Posted: 7/30/2002 6:54:21 AM EDT
[url=www.thescotsman.co.uk/international.cfm?id=820732002]Seven years for Egyptian professor who didn’t toe the line[/url] AN Egyptian academic paid the price yesterday for pursuing democratic values in a country where political dissent can be treated as a crime.
Saad Eddin Ibrahim, 63, a sociology professor and human rights advocate whose work has been backed to the tune of 252,000 (£158,000) by the EU, was sentenced to seven years in prison by a Cairo court.
He was accused of embezzlement, receiving foreign funds without authorisation and "tarnishing Egypt’s image".
But at the heart of the case were EU grants to his political think-tank, including money to monitor and encourage voting in Egypt’s latest parliamentary elections in 2000.
The prosecution, his supporters said, was aimed at limiting political debate in Egypt. His research has explored such sensitive subjects as electoral fraud and the treatment of mostly Muslim Egypt’s Coptic Christian minority. View Quote snip Egypt’s government is sensitive to criticism about the treatment of Coptic Christians in the country. A report Dr. Ibrahim did on the status of Copts was also cited by prosecutors.

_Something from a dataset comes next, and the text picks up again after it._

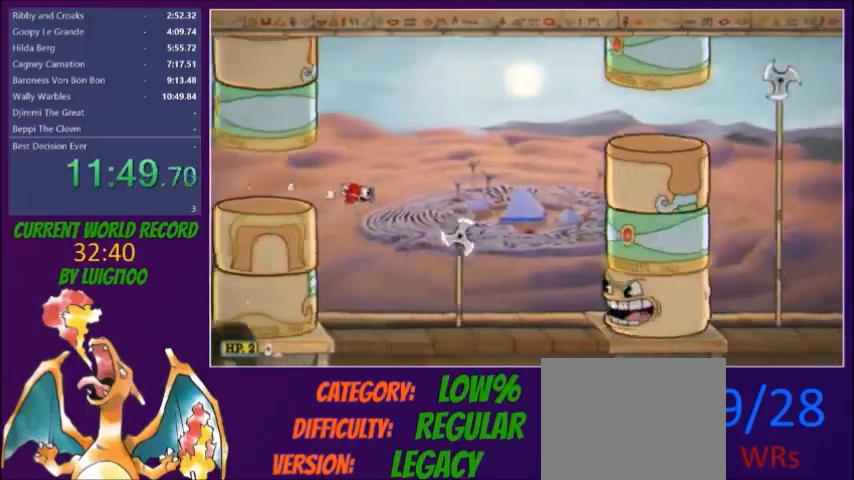
{"buttons": [], "button_events": [[233, "DPAD_DOWN", "up"], [367, "Y", "up"]]}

In June 2000, Dr. Ibrahim wrote a magazine article on "the Arab world’s contribution to political science" that looked at how Arab leaders paved the way for their sons to succeed them. He suggested, tongue-in-cheek, that Egypt’s president, Hosni Mubarak, might like a son for a successor. Shortly afterwards, he was arrested and held for 42 days before being charged with the crimes that formed the basis of yesterday’s verdict. View Quote Nope, not one world. How people think a "one world government" would work is beyond me.